# Requirement 1
From the passage on U2 ticket scalping, repeat the text between "Clearly, ticket brokers" and "a small investment.", inclusive.
# Requirement 2
In the passage on U2 ticket scalping, how many fans do some estimate signed up for the presale at u2.com?

Clearly, ticket brokers and scalpers added to the problem. Their modus operandi is to buy as many tickets as possible, then resell them at a much higher price. With tickets offered by brokers topping $1,000 apiece, a $40 fan club fee is a small investment.

"The reality is, there's nothing to stop a broker from joining a fan club and being part of a presale," Fogel said. "As a broker, you spend every day of your life trying to figure out how to beat the system."

U2's official site acknowledged the scalper issue: "We are very aware that some people seem to have abused the system to scalp on eBay or similar sites ... We are currently looking into the possibility of identifying these people and withdrawing their tickets. Any help you can give us on this would be gratefully received."

In retrospect, insiders say, the biggest mistake may have been not cutting off membership -- some estimate 100,000 fans signed up-to the presale at u2.com. But there was no way of knowing who would buy for which, if any, shows, and bands have rarely been faced with the prospect of turning away fans from fan sites.

# Data block
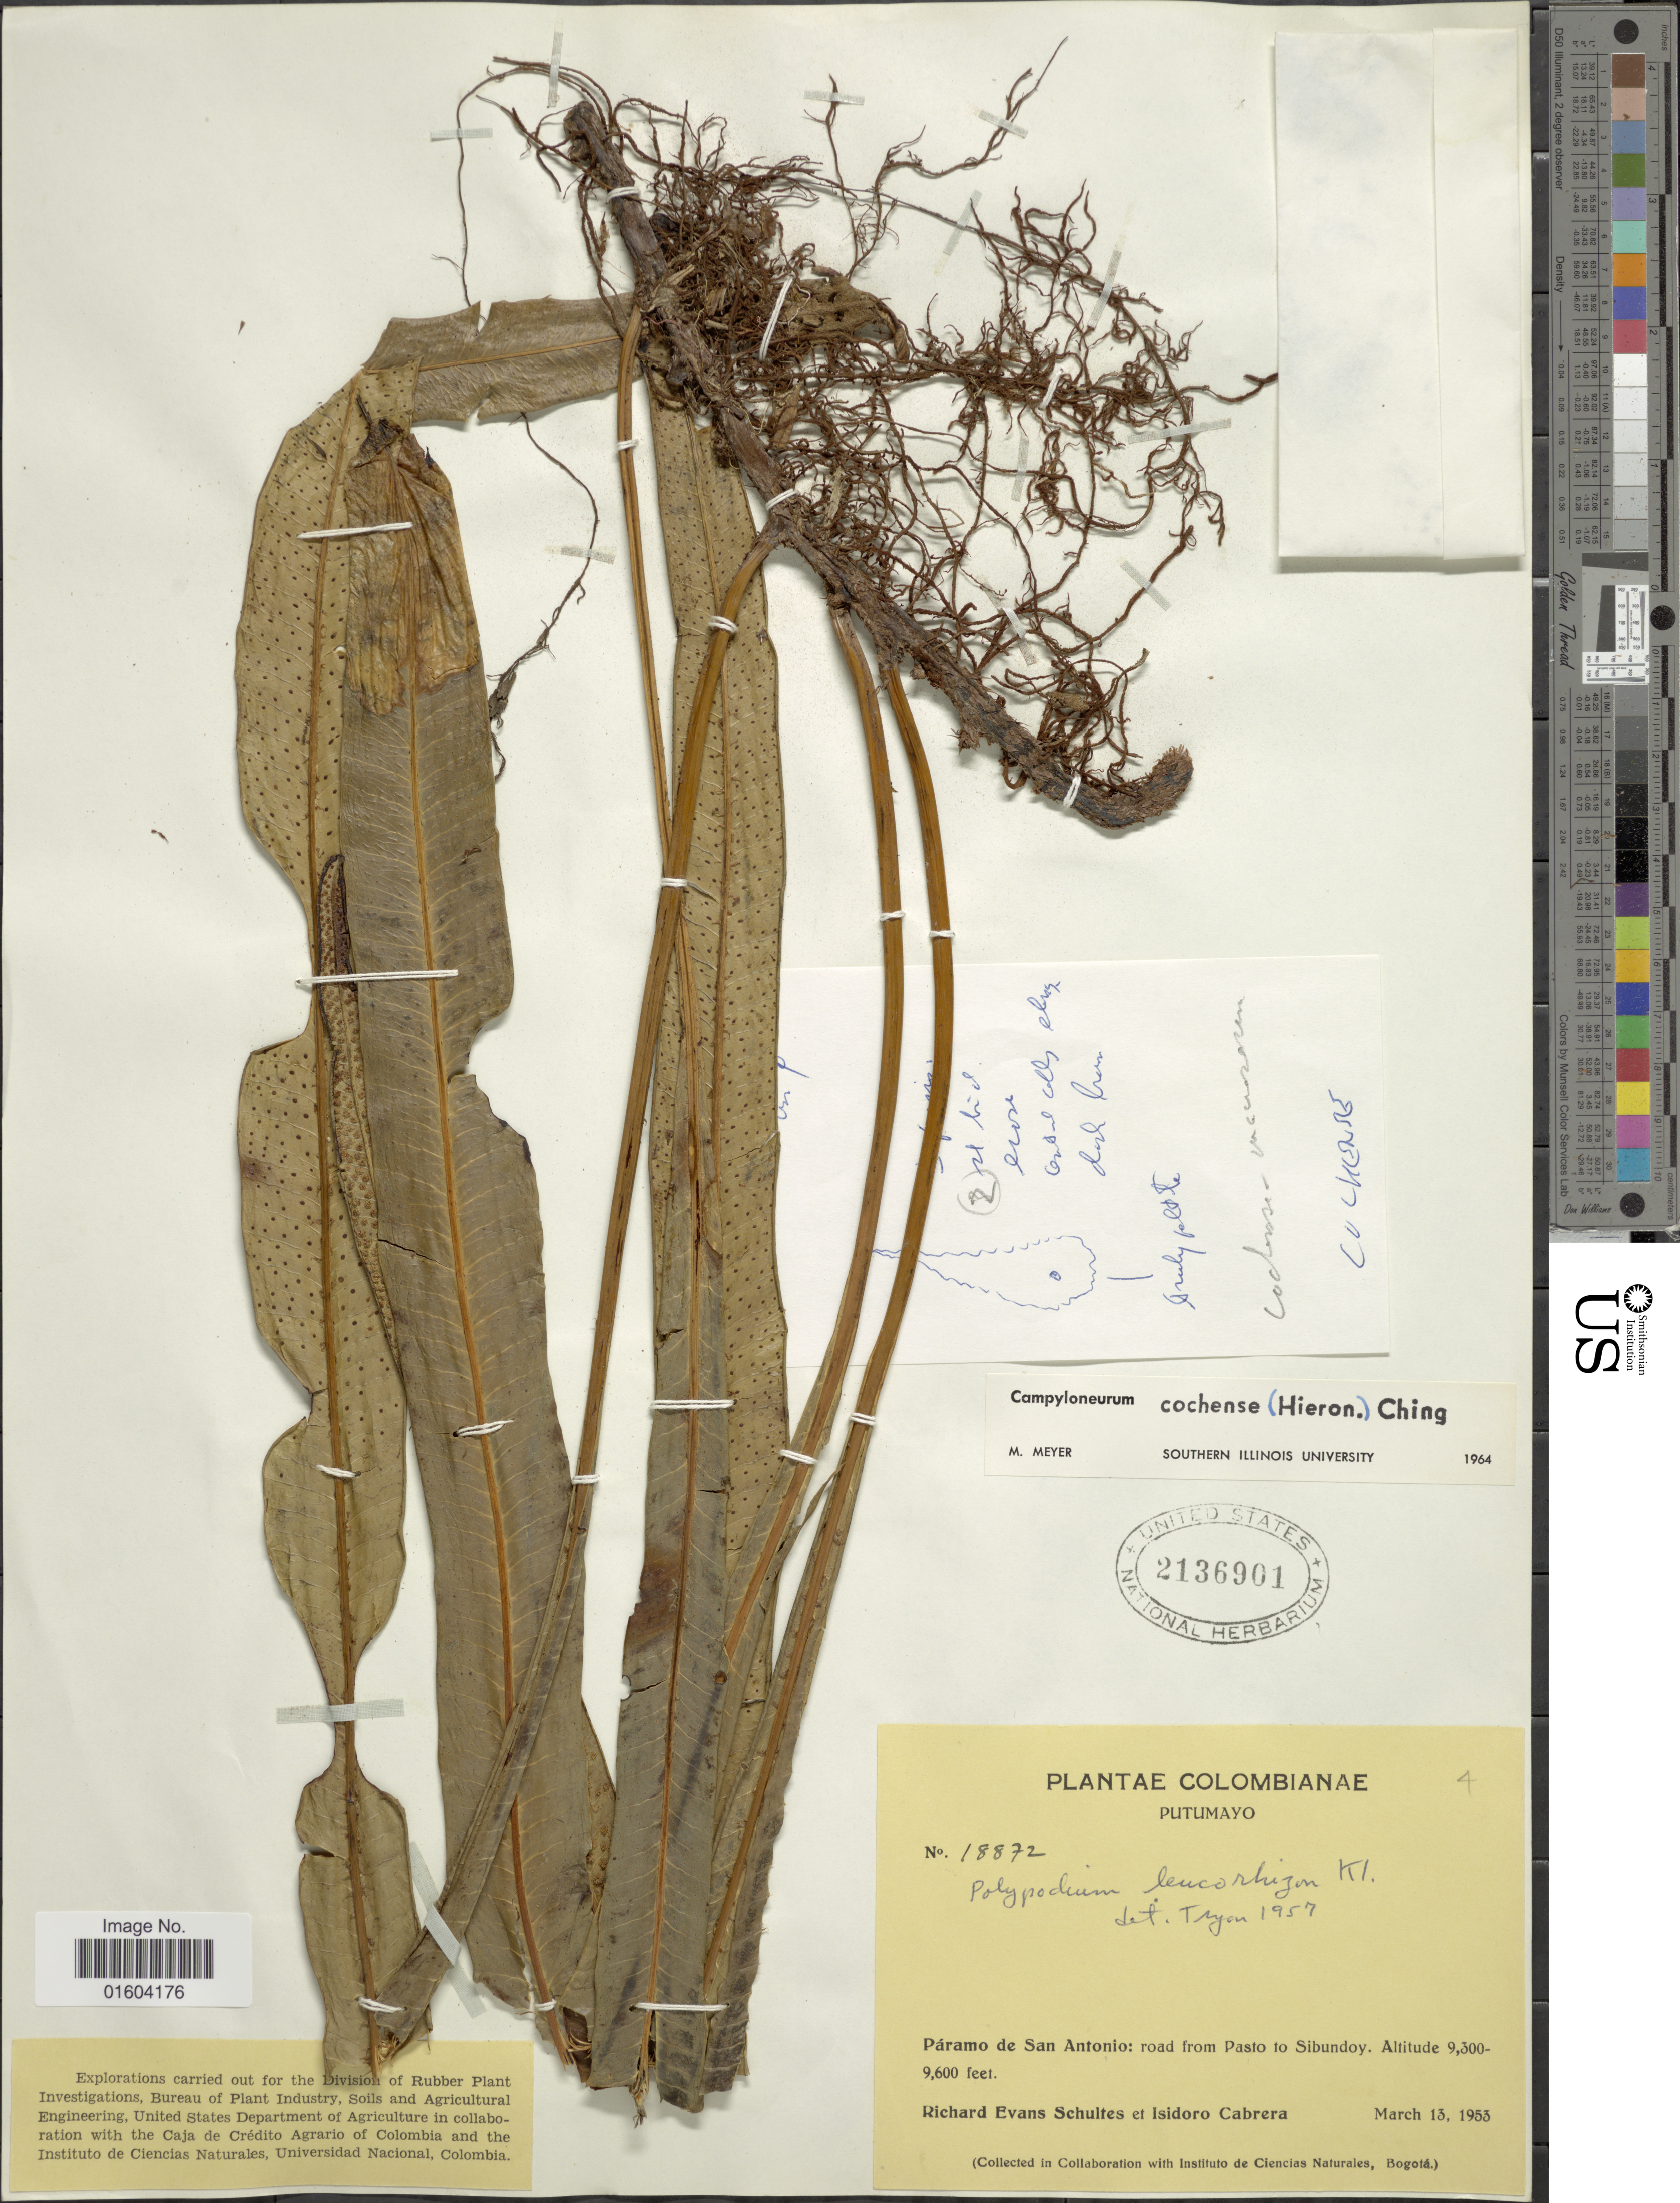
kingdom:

# Written solution 1
Clearly, ticket brokers and scalpers added to the problem. Their modus operandi is to buy as many tickets as possible, then resell them at a much higher price. With tickets offered by brokers topping $1,000 apiece, a $40 fan club fee is a small investment.

# Written solution 2
100,000 fans.